**EXCERPT PROVIDED**.
::::::::::

Re: How to survive a brief but complete network outage in MC/SG ?

Clay,

The problem is, the situation warrants that we *can not * have partial network failure. Only private hearttbeat LAN will remain up.

Public nw ( with all VLANs/Subnets) is going down completely for few mins.

So the question is,

Will the cluster or pkgs survive it, if pkg switching disabled and recover w/o any intervention ?
A. Clay Stephenson
Acclaimed Contributor

Re: How to survive a brief but complete network outage in MC/SG ?

Okay, about the best answer anyone can give you is "maybe" because we haven't tested your package control scripts. If this were me, I would do a package halt and restart after the network is back up. At least this way, you are in a controlled and well-defined
state. I would rather be in the position of saying "this will work" rather than "this may work" or "I think this will work" --- especially if business continuity is on the line. Besides, how do you know that all the network is going to be back up in 5 minutes?
I sure wouldn't trust anyone if they told me that.

All of this should have really been tested on your Sandbox Cluster/Network and then you could answer the question. Don't have one because it's too expensive? This is why you have one.
If it ain't broke, I can fix that.
Jeff Schussele
Honored Contributor

Re: How to survive a brief but complete network outage in MC/SG ?

Hi Q,

I will repeat...

IF you set the polling interval on the public LANs *high* enough to exceed the "anticipated" outages - YES. Otherwise - NO.
But AGAIN consider these three things:
1) This will cause any "normal" (term evidently used loosely in your orginization) network outages to cause *much* higher failover times
2) Ditto for any NIC failure
3) Do you seriously think that the times the network folks give you are realistic?

::::::::::

**INFORMATION PROVIDED**.
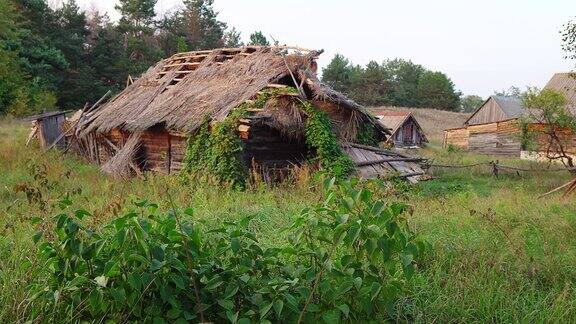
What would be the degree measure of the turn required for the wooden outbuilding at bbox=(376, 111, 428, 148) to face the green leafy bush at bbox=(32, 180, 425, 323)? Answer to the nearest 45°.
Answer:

::::::::::

**WHAT YOU ARE ASKED TO DO**. Check each statement below against the forum thread above on surviving a brief network outage, answering yes or no and quoting the exact words that decide it. 1. During the planned outage, only the private heartbeat LAN is expected to stay up. 2. One reply recommends leaving the packages running through the outage rather than halting them. 3. One reply warns that setting a high polling interval on the public LANs would make failover times much higher for ordinary network outages.

**EXERCISE RESPONSE**.
1. Yes: "Only private hearttbeat LAN will remain up."
2. No: "I would do a package halt and restart after the network is back up."
3. Yes: "This will cause any "normal" (term evidently used loosely in your orginization) network outages to cause *much* higher failover times"